> **What you need to do**:
Please write out word for word the opening lines of the material, including the line with "индивидуальная), но" as the last.

════════════════════

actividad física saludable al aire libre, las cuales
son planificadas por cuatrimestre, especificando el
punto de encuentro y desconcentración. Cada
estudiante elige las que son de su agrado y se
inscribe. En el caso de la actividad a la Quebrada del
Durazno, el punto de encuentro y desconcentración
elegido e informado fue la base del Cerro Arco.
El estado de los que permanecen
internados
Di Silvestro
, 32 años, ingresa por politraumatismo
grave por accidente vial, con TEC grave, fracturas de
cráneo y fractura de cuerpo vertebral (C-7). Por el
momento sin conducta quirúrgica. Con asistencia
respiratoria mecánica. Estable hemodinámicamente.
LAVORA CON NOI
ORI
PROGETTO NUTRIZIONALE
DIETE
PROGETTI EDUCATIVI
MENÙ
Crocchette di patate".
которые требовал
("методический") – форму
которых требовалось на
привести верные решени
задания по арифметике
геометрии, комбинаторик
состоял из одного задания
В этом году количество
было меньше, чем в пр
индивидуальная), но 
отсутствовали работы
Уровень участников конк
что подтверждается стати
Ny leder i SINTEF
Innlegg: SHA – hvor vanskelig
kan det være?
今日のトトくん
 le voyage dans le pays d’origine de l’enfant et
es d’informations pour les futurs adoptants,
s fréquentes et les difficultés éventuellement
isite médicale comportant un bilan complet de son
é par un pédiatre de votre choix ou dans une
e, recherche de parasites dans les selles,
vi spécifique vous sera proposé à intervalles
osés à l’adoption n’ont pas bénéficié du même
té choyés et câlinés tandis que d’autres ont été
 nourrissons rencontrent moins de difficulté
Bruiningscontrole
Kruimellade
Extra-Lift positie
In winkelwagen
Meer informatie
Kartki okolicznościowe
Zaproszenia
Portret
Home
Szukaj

════════════════════

> **Your solution**:
actividad física saludable al aire libre, las cuales
son planificadas por cuatrimestre, especificando el
punto de encuentro y desconcentración. Cada
estudiante elige las que son de su agrado y se
inscribe. En el caso de la actividad a la Quebrada del
Durazno, el punto de encuentro y desconcentración
elegido e informado fue la base del Cerro Arco.
El estado de los que permanecen
internados
Di Silvestro
, 32 años, ingresa por politraumatismo
grave por accidente vial, con TEC grave, fracturas de
cráneo y fractura de cuerpo vertebral (C-7). Por el
momento sin conducta quirúrgica. Con asistencia
respiratoria mecánica. Estable hemodinámicamente.
LAVORA CON NOI
ORI
PROGETTO NUTRIZIONALE
DIETE
PROGETTI EDUCATIVI
MENÙ
Crocchette di patate".
которые требовал
("методический") – форму
которых требовалось на
привести верные решени
задания по арифметике
геометрии, комбинаторик
состоял из одного задания
В этом году количество
было меньше, чем в пр
индивидуальная), но 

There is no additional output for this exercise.